Last test loss: 0.9397290421057929
Last test accuracy: 0.8519

Hooray! It’s working!

sw

Section 9. Discussion.

Well. It works. But the paper leaves some unanswered questions:

  1. Why weren’t the biases binarized?
  2. Why is the training so jittery?
  3. What if I just binarize the final weights after the normal training?

Let’s try to answer the easiest questions first.

What if I just binarize the final weights after the normal training?

The original test_loss and test_acc were 0.43 and 0.8716. If I were to binarize these learned weights and evaluate, I get an accuracy of 0.5918. So yeah, the authors are clearly onto something.

Why weren’t the biases binarized?

This one is strange. Since the bias was just there, I tried binarizing it along the lines of the weights. Without bias binarization, we see a accuracy of 0.8571 . With bias binarization, we see 0.8129 . So, you can go ahead an binarize the biases. And while there is a drop in the accuracy, I would not put a lot of trust on this because of the first unanswered question.

Why is the training so jittery?

The update procedure was so unstable that I had to add a decay factor to the training rate and stop training if the accuracy keeps decreasing. One reason could be becuase I’m not using Adam.

Another reason could be that the pameters and the updates oscillate around 0, which is why even between consecutive epochs, there is a huge drop in accuracy - because even though the parameter update was small, it crossed over to the other side of 0 and that changed a lot of binarized weights.

To veryfy this, I tracked the weights and biases at every step. I noticed that between step 97 and 98, the accuracy drop from 0.60 to 0.55 . The l1norm between the two epoch weights is just 7.68 . That’s the difference between 7840 values.

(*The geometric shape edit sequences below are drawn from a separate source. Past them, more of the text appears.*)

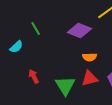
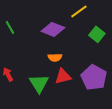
orange semicircle: (90, 57) -> (55, 57), moved

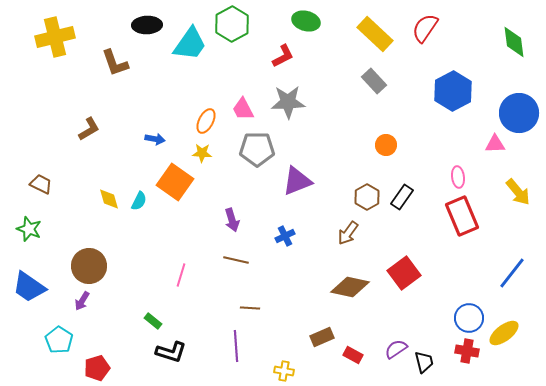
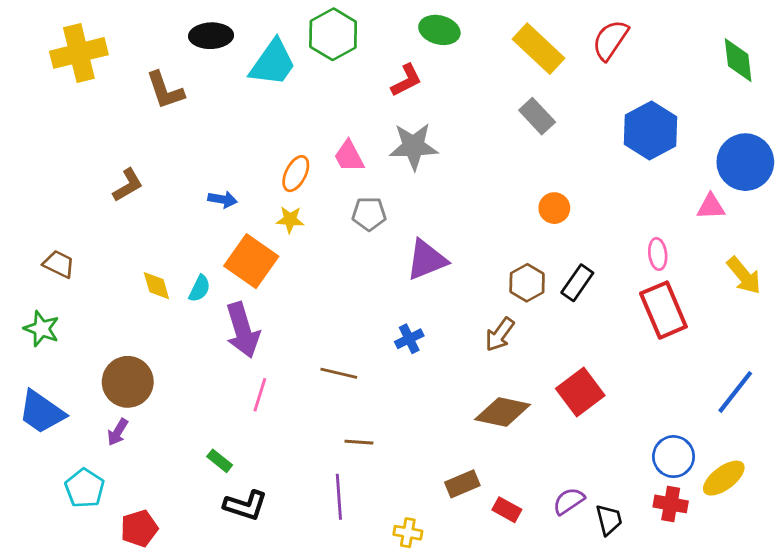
gray pentagon: (257, 149) -> (369, 214), size x0.7
purple arrow: (232, 220) -> (243, 330), moved, size x1.6

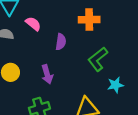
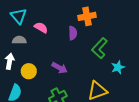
purple semicircle: (61, 42) -> (73, 33), moved
purple arrow: (47, 74) -> (60, 68), turned -35

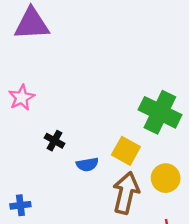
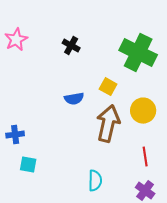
black cross: (54, 141) -> (71, 46), moved
yellow square: (126, 151) -> (108, 87), size x0.7

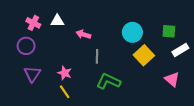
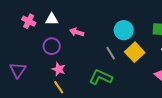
purple circle: (26, 46) -> (52, 46), moved
gray line: (97, 56) -> (111, 53), moved, turned -32
purple triangle: (32, 74) -> (18, 70), moved

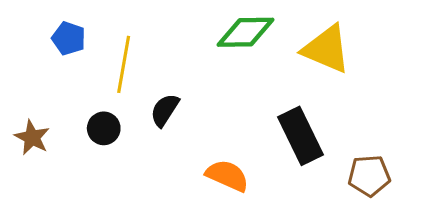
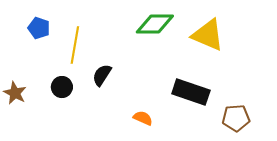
black rectangle: (300, 136) -> (191, 92), turned -45
orange semicircle: (227, 176) -> (143, 118), size x0.7

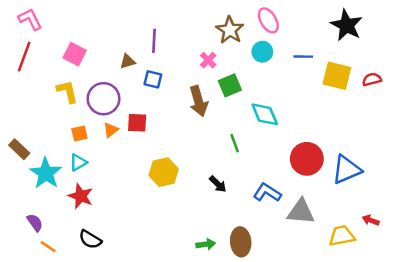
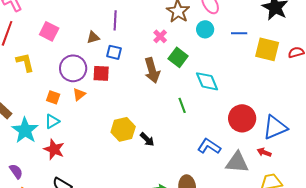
green square: (230, 85) -> (178, 57), turned -30
yellow L-shape: (67, 91) -> (25, 62), moved
red square: (137, 123) -> (101, 73), moved
orange square: (79, 134) -> (53, 97), turned 32
black arrow: (218, 184) -> (147, 139), moved
red arrow: (371, 220) -> (264, 152), moved

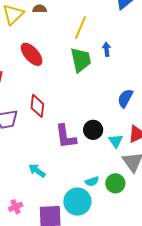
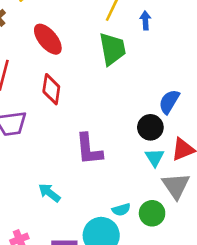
blue arrow: (107, 49) -> (145, 21), moved
red diamond: (37, 106) -> (51, 89), moved
black circle: (93, 130) -> (150, 127), moved

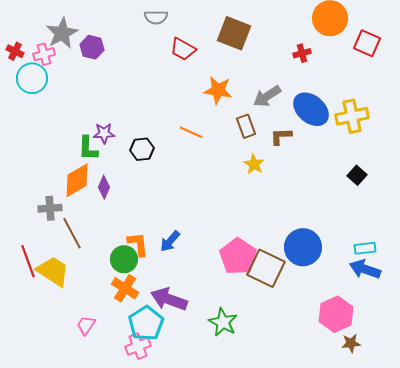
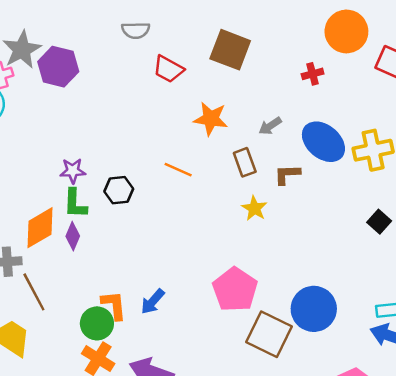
purple hexagon: (92, 47) -> (58, 67), size x1.4
gray arrow: (267, 96) -> (270, 126), size x0.7
green L-shape: (88, 148) -> (75, 203), moved
pink pentagon: (238, 256) -> (235, 289), moved

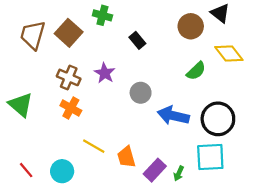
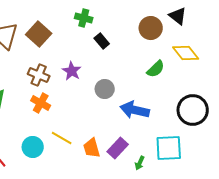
green cross: (102, 15) -> (84, 18), moved
black circle: (218, 119) -> (193, 110), moved
purple rectangle: (155, 170) -> (118, 148), moved
cyan circle: (62, 171) -> (33, 147), moved

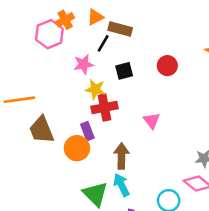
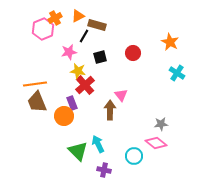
orange line: (19, 100) -> (35, 84), moved
red cross: (104, 108) -> (85, 85), turned -30
brown arrow: (121, 156) -> (110, 110), moved

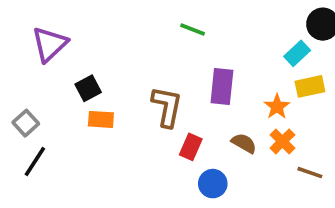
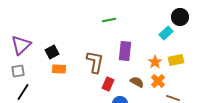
green line: (193, 30) -> (109, 20), turned -32
purple triangle: (50, 44) -> (21, 45), moved
yellow rectangle: (310, 86) -> (176, 60), moved
gray square: (26, 123) -> (18, 71), turned 32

Plotting a heat map of the difference might shows that the changes were very close to 0. Alltogether, there were 31 flips in the signs, meaning that for 31 inputs, the signal just reveresed, and that might have contributed to the drastic drop in accuracy.

Heatmap of the differences in weights b/w iters 97 and 98.

Where’s the code?

The code for the tutorial is in scratch.ipynb. You can refer to the complete post at https://nbviewer.jupyter.org/github/priyamtejaswin/simple-binary-connect/blob/master/tutorial.ipynb. I highly recommend that you view it on through the link or fire up a Jupyter server and then view it on your local system - it has a lot of Mathjax and the Github rendering is just awful.

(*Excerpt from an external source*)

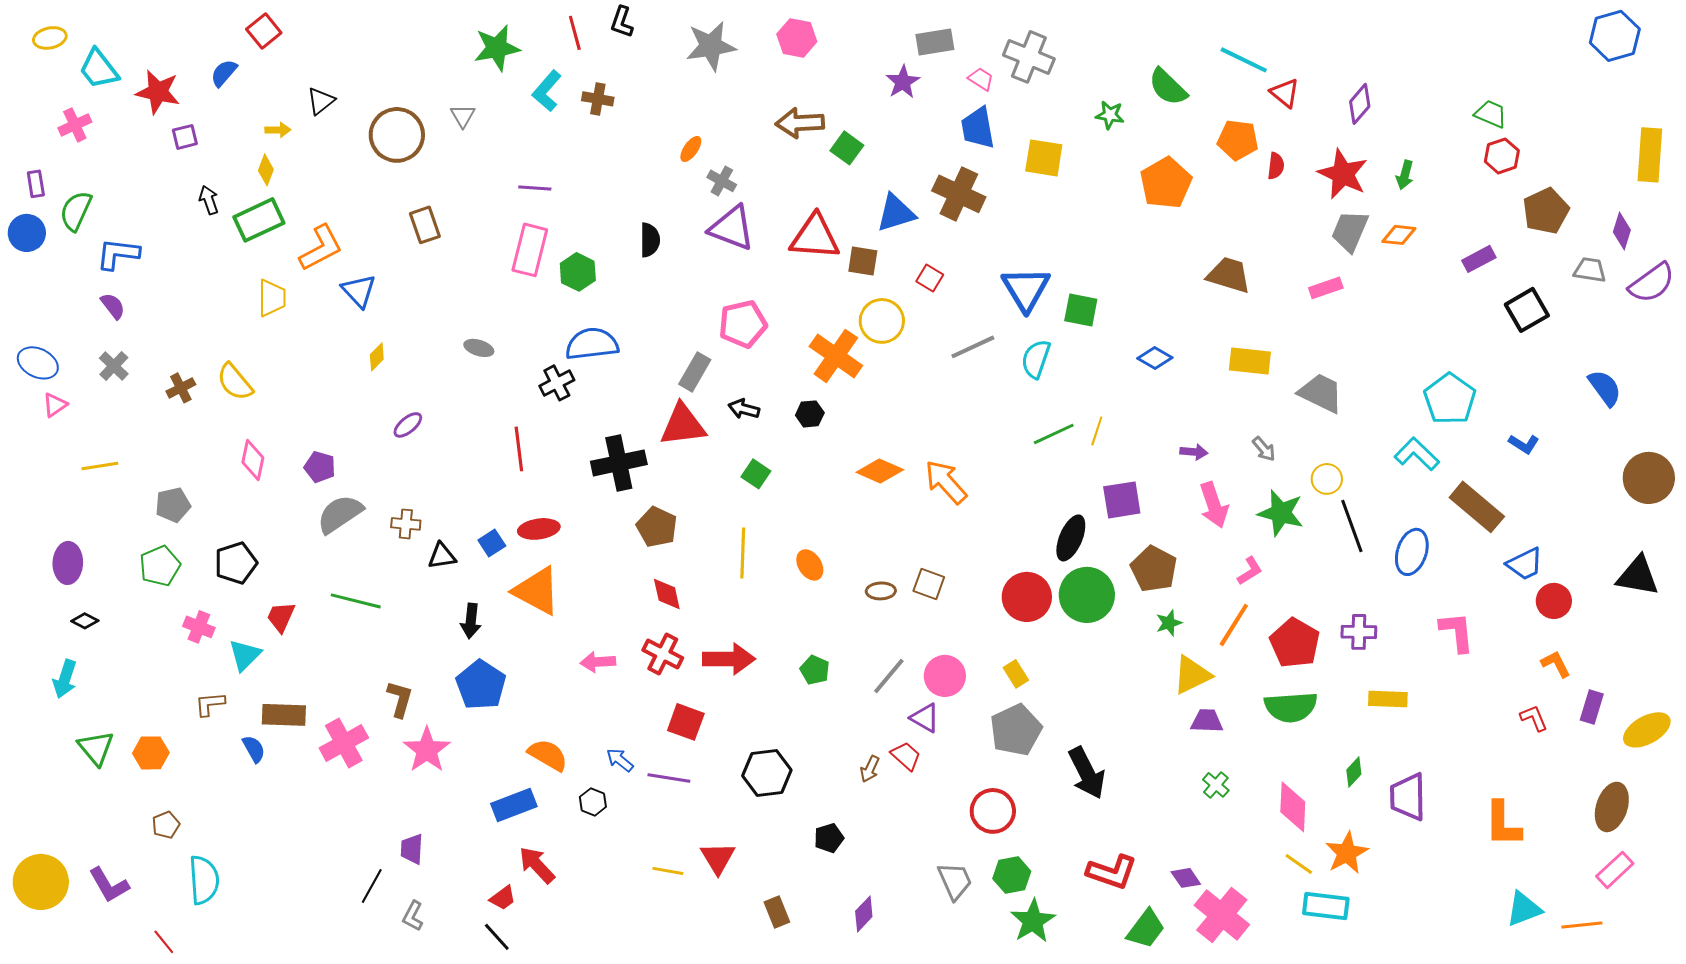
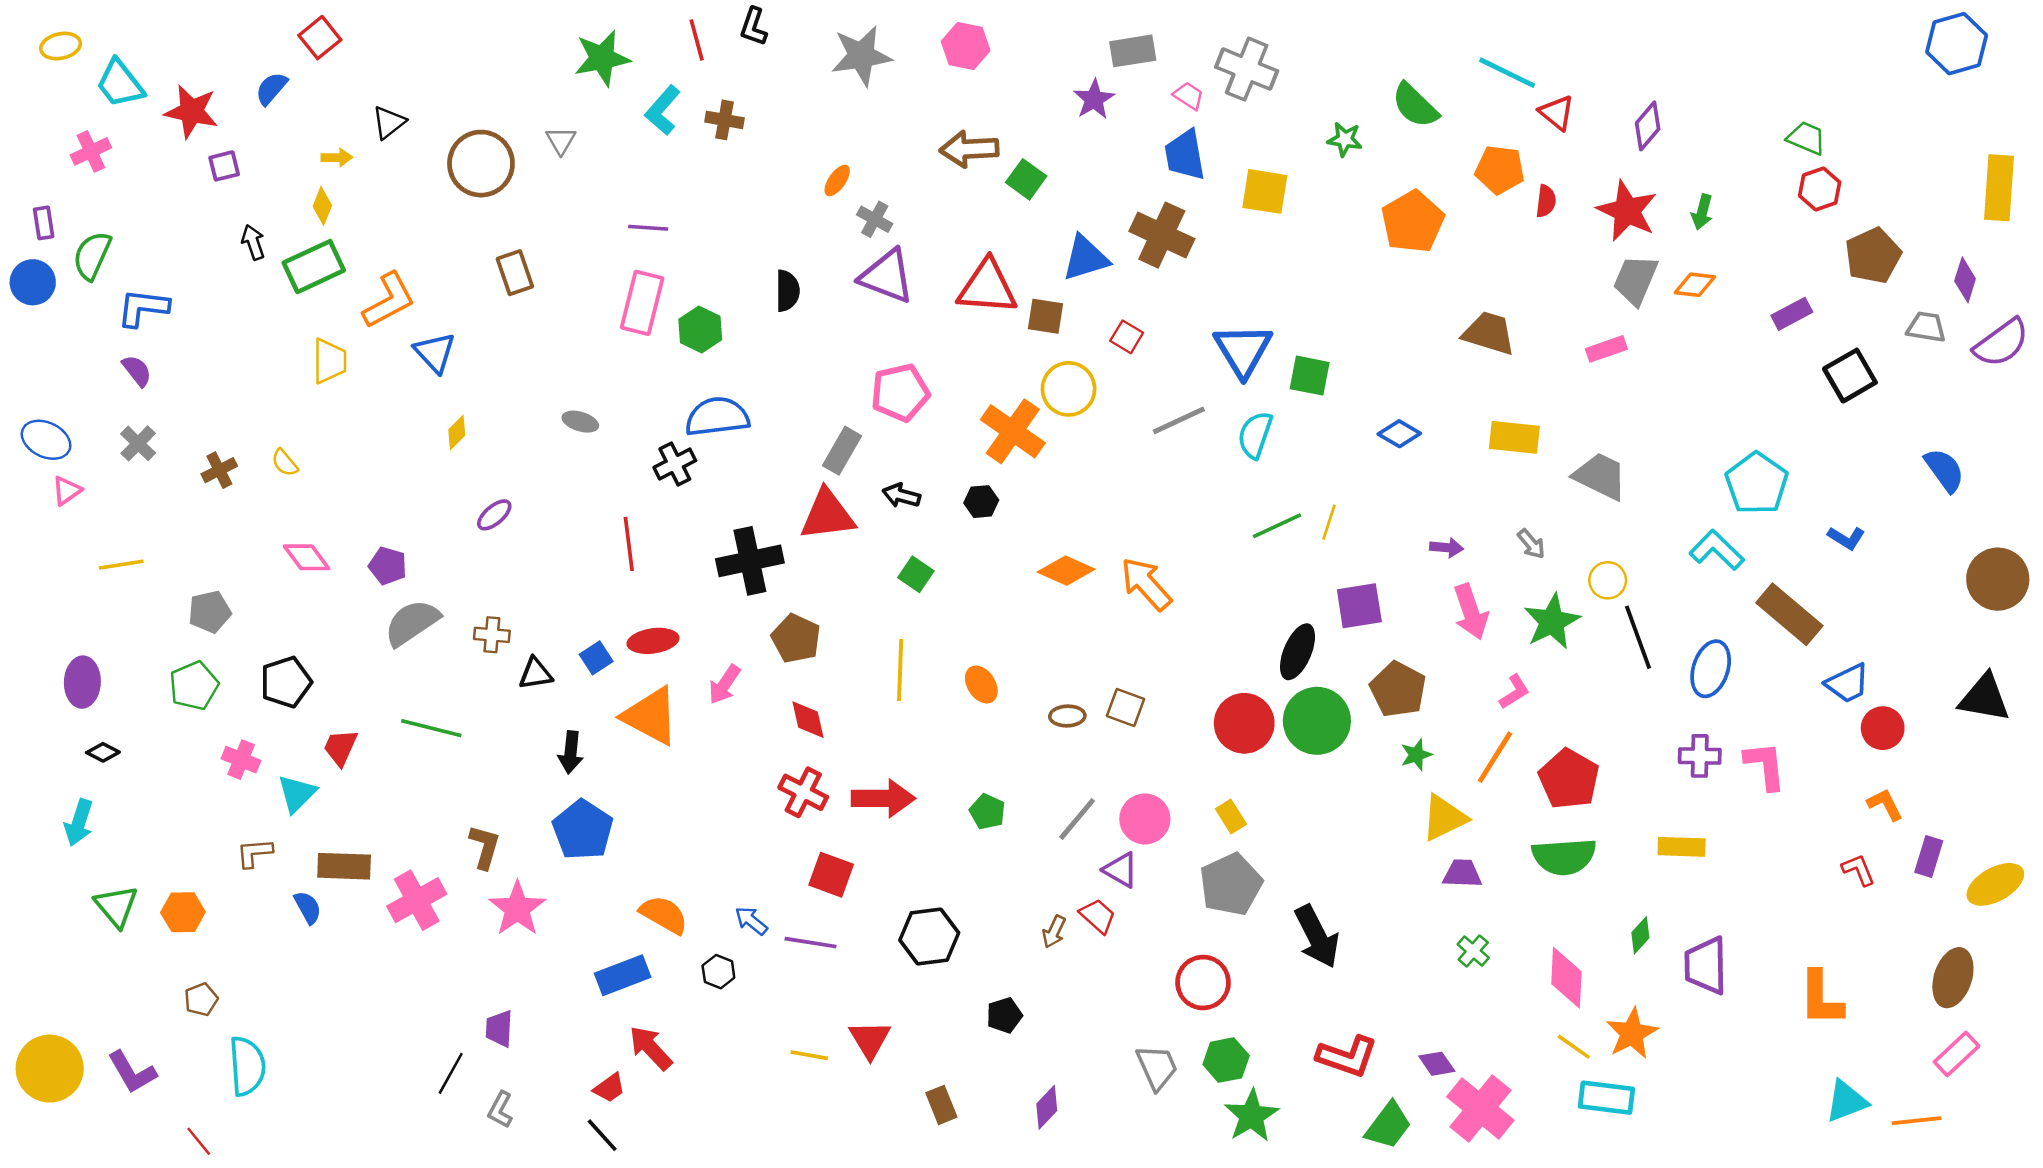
yellow semicircle: (235, 382) -> (285, 463), size x0.6
pink diamond: (253, 460) -> (307, 557), turned -48
green star: (1281, 513) -> (1552, 621), turned 30
purple cross: (1359, 632) -> (1700, 756), moved
pink arrow: (598, 662) -> (724, 684), moved, turned -52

What do I need to run this?

numpy==1.14.0
matplotlib==2.1.0
seaborn==0.8
tensorflow==1.5.0 # (Only for MNIST data download and loading!)

tensorflow is only required for downloading and prepping the MNIST data. It contains 55,000 training and 10,000 testing samples with utilities for iterating over the data in batches. It will save you a lot time.